- **Problem description**:
Return the blog page below in full, reproducing every word and line exactly.

*** Selected passage ***

Thursday, February 27, 2020

RIP Tinash

So yesterday I get a message about a former client named Tinash who was at TLC some five years ago who passed away from what was likely an opioid overdose. And the person who sent the message was a lady friend of his who finally had to go her own way because of his addiction – even though she still loved him.

She said he'd passed away in Missouri last December.  And since his remains couldn't be immediately identified his ashes were unable to be claimed by his family until February 25th from the third party that was holding them - perhaps a funeral home or crematory.

I was sorry to hear that Tinash passed away because he was a wonderful person. He was intelligent, easy to communicate with and cared about others.

He was gifted with such an intellect that he received two full-ride scholarships to major universities in his younger years. One scholarship was for soccer (which he loved) and the other for debate. He ultimately chose to study political science and debate.

Not only did I know him, but on one occasion I also became acquainted with his father - a pastor who dearly loved his son. The family was from Nigeria and migrated here when he was eight years old.

There will be a service on Saturday, February 29, at Grace Baptist Church, at 1120 E. Plainview Rd., Springfield, Missouri, for those who wish to send cards, flowers, or to attend.

May you go in peace, Tinash,

Click here to email Johnschwary@msn.com

Monday, February 24, 2020

Temporary Emotions

"Emotions are temporary states of mind. Don’t let them permanently destroy you"  unknown

Many times we act like how we feel at the moment is the way things will be forever. And that's when we' re walking on quicksand. Because anytime we think that our anger is permanent we're in trouble. Anytime our frustration seems like a never-ending burden we' re also in trouble.

*** Entries shown ***

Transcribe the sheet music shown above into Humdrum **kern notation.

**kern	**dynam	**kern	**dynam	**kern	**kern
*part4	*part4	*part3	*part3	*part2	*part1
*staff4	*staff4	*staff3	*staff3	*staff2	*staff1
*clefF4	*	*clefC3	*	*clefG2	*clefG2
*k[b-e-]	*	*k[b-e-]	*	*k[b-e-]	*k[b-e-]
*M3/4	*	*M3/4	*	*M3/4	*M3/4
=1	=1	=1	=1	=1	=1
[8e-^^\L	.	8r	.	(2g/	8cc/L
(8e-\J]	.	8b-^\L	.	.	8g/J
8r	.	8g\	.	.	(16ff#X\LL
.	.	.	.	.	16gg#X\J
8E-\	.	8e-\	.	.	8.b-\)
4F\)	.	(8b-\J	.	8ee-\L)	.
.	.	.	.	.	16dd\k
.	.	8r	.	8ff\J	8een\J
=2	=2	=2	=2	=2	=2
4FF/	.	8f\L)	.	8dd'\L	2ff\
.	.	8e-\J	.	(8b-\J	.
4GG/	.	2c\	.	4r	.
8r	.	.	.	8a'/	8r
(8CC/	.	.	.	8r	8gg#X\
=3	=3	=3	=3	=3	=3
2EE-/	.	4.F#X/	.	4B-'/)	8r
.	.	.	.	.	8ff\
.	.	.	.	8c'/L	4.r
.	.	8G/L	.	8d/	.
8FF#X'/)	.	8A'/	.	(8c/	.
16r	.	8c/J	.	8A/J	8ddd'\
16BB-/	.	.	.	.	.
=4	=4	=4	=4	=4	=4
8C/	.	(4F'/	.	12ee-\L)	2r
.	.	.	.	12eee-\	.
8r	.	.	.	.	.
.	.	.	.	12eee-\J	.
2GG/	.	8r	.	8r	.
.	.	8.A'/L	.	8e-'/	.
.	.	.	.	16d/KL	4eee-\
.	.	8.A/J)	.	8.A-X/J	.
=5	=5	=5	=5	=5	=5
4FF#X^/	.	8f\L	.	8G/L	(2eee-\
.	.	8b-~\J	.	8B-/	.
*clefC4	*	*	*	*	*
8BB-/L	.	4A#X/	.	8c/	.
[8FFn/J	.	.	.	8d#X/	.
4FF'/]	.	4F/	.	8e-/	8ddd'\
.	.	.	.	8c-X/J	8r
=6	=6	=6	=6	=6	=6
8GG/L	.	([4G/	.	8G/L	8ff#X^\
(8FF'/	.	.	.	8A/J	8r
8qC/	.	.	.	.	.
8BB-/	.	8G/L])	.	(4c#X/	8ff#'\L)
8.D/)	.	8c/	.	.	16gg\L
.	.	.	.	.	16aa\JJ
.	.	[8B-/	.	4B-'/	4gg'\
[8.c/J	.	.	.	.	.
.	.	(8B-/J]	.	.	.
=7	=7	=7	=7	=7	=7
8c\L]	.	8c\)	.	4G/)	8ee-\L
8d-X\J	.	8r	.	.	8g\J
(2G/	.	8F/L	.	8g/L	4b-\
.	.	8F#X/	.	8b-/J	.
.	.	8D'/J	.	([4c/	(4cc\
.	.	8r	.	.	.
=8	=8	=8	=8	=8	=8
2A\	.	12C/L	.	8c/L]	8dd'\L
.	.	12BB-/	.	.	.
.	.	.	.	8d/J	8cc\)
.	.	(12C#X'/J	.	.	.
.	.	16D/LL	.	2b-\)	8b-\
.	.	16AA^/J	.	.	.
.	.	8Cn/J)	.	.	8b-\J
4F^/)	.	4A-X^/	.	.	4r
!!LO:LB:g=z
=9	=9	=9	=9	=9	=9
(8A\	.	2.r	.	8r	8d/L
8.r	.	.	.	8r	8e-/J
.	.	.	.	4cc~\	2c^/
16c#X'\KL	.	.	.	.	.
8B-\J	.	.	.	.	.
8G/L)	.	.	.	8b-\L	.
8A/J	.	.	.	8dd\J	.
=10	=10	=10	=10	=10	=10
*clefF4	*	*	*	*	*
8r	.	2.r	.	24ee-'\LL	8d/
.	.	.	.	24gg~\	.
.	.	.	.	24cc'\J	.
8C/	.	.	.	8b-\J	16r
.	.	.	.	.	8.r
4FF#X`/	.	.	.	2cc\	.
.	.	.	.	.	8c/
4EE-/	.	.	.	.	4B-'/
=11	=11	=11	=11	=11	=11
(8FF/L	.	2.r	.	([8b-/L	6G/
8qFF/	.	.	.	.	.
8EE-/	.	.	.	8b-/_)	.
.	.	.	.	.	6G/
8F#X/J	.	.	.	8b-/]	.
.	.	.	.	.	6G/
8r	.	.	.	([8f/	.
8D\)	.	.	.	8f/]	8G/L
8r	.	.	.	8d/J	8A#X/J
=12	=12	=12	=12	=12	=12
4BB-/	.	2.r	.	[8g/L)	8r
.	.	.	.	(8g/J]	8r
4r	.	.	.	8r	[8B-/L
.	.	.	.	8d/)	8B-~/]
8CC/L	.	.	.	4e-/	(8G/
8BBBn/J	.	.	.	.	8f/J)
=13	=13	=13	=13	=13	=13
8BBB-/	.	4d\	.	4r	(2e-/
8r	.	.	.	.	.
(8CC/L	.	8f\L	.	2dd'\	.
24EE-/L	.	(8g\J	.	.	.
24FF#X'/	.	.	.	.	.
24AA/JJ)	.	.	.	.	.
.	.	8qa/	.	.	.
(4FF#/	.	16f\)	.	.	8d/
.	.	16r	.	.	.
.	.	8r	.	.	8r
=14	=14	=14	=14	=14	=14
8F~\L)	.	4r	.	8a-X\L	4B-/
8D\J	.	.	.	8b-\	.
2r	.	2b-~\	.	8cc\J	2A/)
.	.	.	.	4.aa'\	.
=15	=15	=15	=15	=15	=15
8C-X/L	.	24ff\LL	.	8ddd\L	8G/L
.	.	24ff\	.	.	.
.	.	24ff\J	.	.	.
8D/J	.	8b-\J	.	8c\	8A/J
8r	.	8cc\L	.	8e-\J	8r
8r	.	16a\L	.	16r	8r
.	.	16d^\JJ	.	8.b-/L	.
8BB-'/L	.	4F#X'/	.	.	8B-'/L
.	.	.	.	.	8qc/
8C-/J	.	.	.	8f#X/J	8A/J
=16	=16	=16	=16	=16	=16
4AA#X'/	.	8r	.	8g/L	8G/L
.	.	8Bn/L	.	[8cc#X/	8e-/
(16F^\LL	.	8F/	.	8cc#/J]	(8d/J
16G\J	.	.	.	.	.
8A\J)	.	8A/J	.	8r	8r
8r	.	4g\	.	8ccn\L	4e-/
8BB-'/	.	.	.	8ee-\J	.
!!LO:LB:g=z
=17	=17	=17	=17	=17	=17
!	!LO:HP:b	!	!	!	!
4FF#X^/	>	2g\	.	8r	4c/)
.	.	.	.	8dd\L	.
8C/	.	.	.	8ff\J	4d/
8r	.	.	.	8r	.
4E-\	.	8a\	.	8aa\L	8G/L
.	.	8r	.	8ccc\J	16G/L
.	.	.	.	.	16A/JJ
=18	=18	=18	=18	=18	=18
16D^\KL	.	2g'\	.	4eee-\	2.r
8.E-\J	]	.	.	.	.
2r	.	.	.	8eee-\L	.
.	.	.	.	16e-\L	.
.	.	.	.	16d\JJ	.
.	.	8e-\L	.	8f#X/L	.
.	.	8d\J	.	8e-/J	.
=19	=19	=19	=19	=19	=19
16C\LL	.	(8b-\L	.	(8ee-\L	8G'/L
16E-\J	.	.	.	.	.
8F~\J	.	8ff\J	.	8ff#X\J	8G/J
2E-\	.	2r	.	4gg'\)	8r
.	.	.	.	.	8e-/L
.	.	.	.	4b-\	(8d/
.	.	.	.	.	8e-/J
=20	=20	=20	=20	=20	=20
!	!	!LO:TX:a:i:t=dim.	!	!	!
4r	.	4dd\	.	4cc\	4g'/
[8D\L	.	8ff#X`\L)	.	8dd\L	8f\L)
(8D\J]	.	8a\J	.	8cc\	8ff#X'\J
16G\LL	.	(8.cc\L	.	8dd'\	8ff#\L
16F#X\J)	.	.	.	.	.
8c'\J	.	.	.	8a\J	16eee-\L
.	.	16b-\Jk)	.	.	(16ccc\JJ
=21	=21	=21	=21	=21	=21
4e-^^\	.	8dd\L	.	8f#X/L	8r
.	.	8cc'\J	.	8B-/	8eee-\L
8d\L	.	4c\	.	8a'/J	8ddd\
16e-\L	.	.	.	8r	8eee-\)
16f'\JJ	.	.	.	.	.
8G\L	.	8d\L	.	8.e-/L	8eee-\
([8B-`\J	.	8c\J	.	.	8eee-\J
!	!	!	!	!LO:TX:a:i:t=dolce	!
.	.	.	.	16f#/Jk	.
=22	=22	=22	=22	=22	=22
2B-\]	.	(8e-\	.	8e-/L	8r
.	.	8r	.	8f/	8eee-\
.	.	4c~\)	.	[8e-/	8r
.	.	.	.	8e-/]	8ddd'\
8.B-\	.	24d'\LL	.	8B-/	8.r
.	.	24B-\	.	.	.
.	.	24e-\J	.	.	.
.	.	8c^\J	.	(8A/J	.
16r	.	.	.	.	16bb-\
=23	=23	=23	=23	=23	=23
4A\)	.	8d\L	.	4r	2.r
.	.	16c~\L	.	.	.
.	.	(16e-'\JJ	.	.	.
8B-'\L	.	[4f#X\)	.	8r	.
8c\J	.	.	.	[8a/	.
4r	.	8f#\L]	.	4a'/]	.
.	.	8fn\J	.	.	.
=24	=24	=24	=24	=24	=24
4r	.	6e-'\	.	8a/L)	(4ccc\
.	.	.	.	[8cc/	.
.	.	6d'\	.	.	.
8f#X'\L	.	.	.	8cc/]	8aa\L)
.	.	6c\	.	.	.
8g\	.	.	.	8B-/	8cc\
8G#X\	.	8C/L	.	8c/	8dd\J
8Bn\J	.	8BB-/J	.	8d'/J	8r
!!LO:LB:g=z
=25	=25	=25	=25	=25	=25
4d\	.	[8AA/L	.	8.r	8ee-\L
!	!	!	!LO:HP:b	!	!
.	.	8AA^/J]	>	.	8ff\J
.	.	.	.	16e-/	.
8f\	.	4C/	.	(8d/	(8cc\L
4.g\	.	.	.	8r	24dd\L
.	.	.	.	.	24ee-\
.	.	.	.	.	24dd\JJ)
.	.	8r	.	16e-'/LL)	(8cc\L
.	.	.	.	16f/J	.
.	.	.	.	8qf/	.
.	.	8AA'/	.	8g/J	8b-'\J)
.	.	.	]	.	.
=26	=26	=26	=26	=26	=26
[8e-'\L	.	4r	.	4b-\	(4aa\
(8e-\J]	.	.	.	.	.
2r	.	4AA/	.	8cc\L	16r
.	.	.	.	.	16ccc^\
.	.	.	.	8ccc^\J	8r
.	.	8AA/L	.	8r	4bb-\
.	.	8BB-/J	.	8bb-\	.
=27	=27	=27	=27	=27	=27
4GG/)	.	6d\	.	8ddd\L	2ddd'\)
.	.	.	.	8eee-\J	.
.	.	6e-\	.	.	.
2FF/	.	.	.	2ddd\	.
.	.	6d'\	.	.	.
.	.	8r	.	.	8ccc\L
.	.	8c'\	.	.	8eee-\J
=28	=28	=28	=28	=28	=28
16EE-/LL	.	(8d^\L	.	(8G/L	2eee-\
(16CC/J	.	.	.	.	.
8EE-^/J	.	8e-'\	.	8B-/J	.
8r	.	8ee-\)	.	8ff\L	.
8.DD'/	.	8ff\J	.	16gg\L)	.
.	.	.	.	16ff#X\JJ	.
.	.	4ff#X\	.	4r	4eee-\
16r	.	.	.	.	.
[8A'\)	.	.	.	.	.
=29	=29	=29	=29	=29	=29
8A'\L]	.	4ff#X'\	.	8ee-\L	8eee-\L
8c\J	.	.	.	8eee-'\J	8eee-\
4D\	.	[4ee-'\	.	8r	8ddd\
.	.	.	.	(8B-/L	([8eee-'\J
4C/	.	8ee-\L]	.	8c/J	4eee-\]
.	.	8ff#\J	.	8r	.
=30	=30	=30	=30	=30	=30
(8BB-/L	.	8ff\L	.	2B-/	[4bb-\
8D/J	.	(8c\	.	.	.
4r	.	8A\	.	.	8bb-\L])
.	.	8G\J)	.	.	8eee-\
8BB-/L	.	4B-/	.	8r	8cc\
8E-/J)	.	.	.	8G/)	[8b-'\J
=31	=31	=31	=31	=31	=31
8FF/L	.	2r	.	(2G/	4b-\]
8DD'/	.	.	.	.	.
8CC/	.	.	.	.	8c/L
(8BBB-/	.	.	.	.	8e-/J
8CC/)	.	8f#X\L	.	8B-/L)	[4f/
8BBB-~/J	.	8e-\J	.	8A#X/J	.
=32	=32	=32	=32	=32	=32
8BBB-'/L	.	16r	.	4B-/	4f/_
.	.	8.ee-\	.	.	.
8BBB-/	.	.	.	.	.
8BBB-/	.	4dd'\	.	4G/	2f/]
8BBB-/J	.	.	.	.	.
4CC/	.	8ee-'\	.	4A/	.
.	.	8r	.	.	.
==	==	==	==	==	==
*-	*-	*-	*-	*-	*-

***

- **Written response**:
Thursday, February 27, 2020

RIP Tinash

So yesterday I get a message about a former client named Tinash who was at TLC some five years ago who passed away from what was likely an opioid overdose. And the person who sent the message was a lady friend of his who finally had to go her own way because of his addiction – even though she still loved him.

She said he'd passed away in Missouri last December.  And since his remains couldn't be immediately identified his ashes were unable to be claimed by his family until February 25th from the third party that was holding them - perhaps a funeral home or crematory.

I was sorry to hear that Tinash passed away because he was a wonderful person. He was intelligent, easy to communicate with and cared about others.

He was gifted with such an intellect that he received two full-ride scholarships to major universities in his younger years. One scholarship was for soccer (which he loved) and the other for debate. He ultimately chose to study political science and debate.

Not only did I know him, but on one occasion I also became acquainted with his father - a pastor who dearly loved his son. The family was from Nigeria and migrated here when he was eight years old.

There will be a service on Saturday, February 29, at Grace Baptist Church, at 1120 E. Plainview Rd., Springfield, Missouri, for those who wish to send cards, flowers, or to attend.

May you go in peace, Tinash,

Click here to email Johnschwary@msn.com

Monday, February 24, 2020

Temporary Emotions

"Emotions are temporary states of mind. Don’t let them permanently destroy you"  unknown

Many times we act like how we feel at the moment is the way things will be forever. And that's when we' re walking on quicksand. Because anytime we think that our anger is permanent we're in trouble. Anytime our frustration seems like a never-ending burden we' re also in trouble.